Pero es peligroso quedarse en el acierto de esas medidas y dar la impresión de que se puede seguir avanzando hacia más mejoras materiales en un marco socioecológico como el actual. Y es peligroso simplemente porque no es verdad. En cambio, hay que explicar que se puede vivir mejor con menos ingresos pero sólo con cambios radicales, que se resumen en reestructurar la economía eliminando inversiones de sectores no esenciales y reorientándolas hacia la satisfacción, para todos, de las 5 necesidades básicas: 1) alimentación sana y suficiente, 2) vivienda digna, 3) atención sanitaria para todos, 4) protección frente a la vejez y las inclemencias de la vida, y 5) acceso a la escolarización y la cultura. Hay consumos de los que se puede prescindir: automóvil privado, viajes en avión, exceso de carne roja en la dieta, digitalización innecesaria o redundante… Añada cada uno a esta lista los bienes y servicios que le parezcan prescindibles.

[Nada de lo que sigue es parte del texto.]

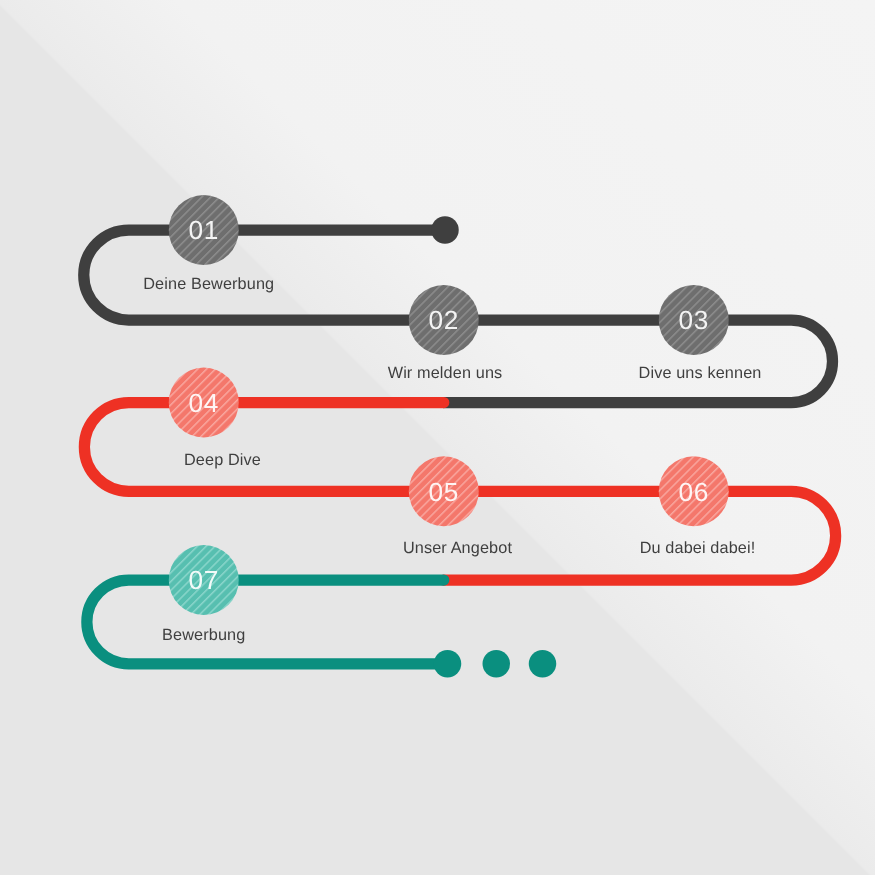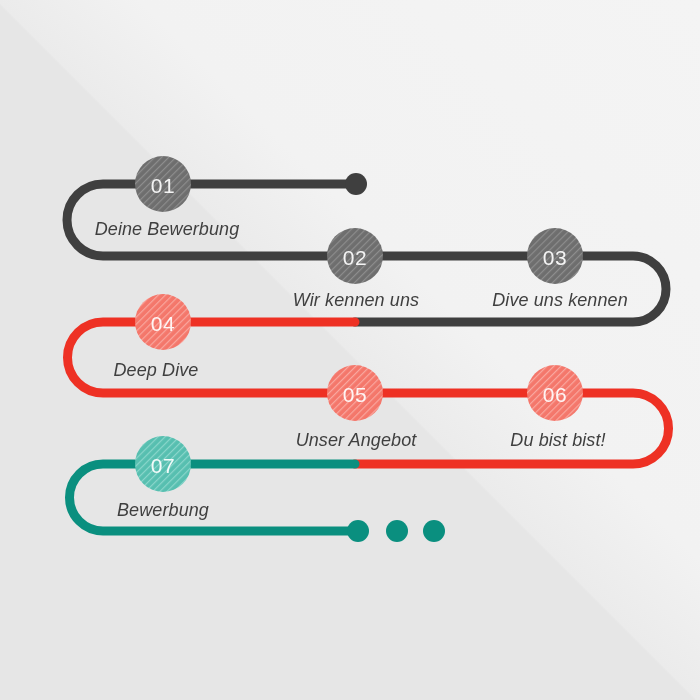"Deine Bewerbung" .step-label { font-size: 18px -> 13px; font-style: italic -> none }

Recapitulemos y concluyamos. El crecimiento capitalista nos encamina a un desastre económico y ecológico que sólo puede detenerse con medidas drásticas —algo así como una economía de guerra— que difícilmente serán aceptadas si las poblaciones no viven en carne propia el declive económico, sea gradualmente o de golpe. Sólo así parece viable reunir la masa crítica de voluntades que permita construir el bloque social alternativo requerido para cambiar de rumbo. La tarea es hoy prepararse para estar en condiciones de aprovechar las ocasiones de crisis o declive económico que se presenten en el futuro. La preparación tiene dos patas. La primera es hacer políticas inmediatas como las que han hecho desde el gobierno de España Podemos y Sumar. Éstas no sólo logran mejorar, poco o mucho, la vida diaria de la gente, sino que empoderan a la ciudadanía mostrando con hechos que «unidas podemos», podemos lograr resultados tangibles, y que la política es útil. La segunda pata apela a la iniciativa de la ciudadanía en la sociedad. Sea cual sea la evolución de las cosas, las salidas justas, democráticas, solidarias serán tanto más plausibles cuanto más se haya desarrollado el tejido asociativo, las asociaciones de vecinos, las actividades culturales y recreativas que fomenten la colaboración vecinal, juvenil, etc., una cohesión social, en suma, que facilite la difusión de valores y prácticas colaborativas y facilite pararle los pies al fascismo. Añádase a esto todo lo que tiene que ver con la construcción de embriones de una economía social y solidaria, como las cooperativas de todo tipo o las comunas agroecológicas. Ni que decir tiene que esta segunda pata «social» debería buscar sinergias con la pata «política»: las administraciones pueden y deben ser facilitadoras de estas iniciativas sociales y económicas. Lograr avances en esta línea, aunque sean parciales, abriría unas perspectivas que hoy son difíciles de imaginar.
Y para desarrollar con éxito ambas patas, parece necesario contar con una organización, llámese partido, movimiento o como se quiera, con implantación territorial en todas partes donde se pueda, capaz de llevar adelante un proyecto tan complicado de salvación pública como el que supone salir del hoyo en que la civilización moderna ha metido a la especie humana.